If you want to return just a mutex's contents, you can return impl DerefMut<Target = _>. This will allow you to swap out the synchronization wrapper you use without changing the function's signature.

pub fn queues(&self) -> Result<impl Deref<Target = Vec<Queue>> + '_, String> {
    self.queues.lock().map_err(|_| "Mutex poisoned".to_string())
}

// The same since `Mutex` doesn't differentiate between readers and writers. However,
// if a `RwLock` is used instead, this would be different from `queues`.
pub fn queues_mut(&self) -> Result<impl DerefMut<Target = Vec<Queue>> + '_, String> {
    self.queues.lock().map_err(|_| "Mutex poisoned".to_string())
}

This doesn't work for getting a specific queue, but the other answer explains how you can do this with the future crate's mutex.

One way to do this with the std mutex is to take a closure that modifies the selected queue.

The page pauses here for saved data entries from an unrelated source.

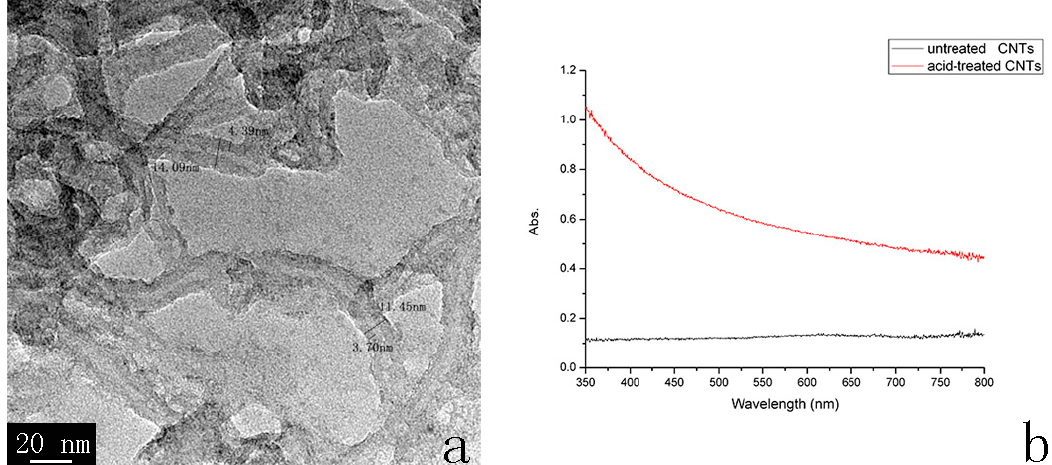
Figure 2. ( a ) TEM image of carbon nanotubes (CNTs); ( b ) UV–vis spectra of the untreated and base-treated CNTs.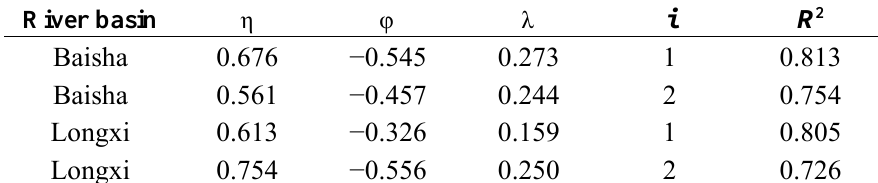
Table 2. Parameters of Equation (2) in river basins.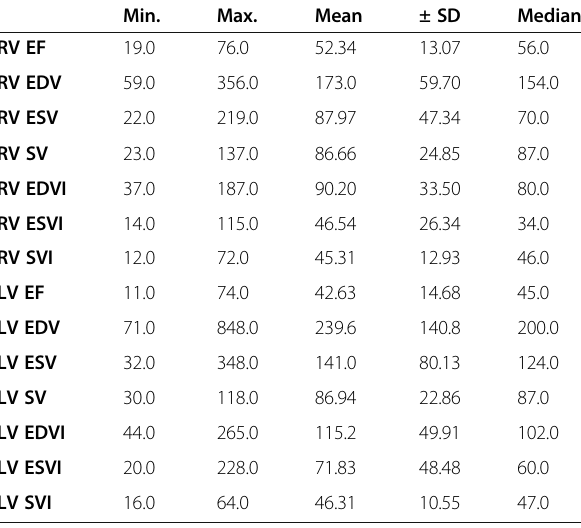
Table 5 Descriptive analysis of the studied cases according to different parameters in DCM diagnosis ( n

pub fn modify_queue_by_id<F, R>(&mut self, uuid: String, f: F) -> Result<R, String>
where
    F: FnOnce(&mut Queue) -> R,
{
    let mut queues = self
        .queues
        .lock()
        .map_err(|_| "Whoops! Something went wrong".to_string())?;

    let queue = queues
        .iter_mut()
        .find(|q| q.uuid == uuid)
        .ok_or_else(|| format!("Could not find queue with uuid {}", uuid))?;

    Ok(f(queue))
}

Since this takes a regular FnOnce closure and not a Future, this ensures that the lock isn't held across an await, even in a single-threaded runtime context.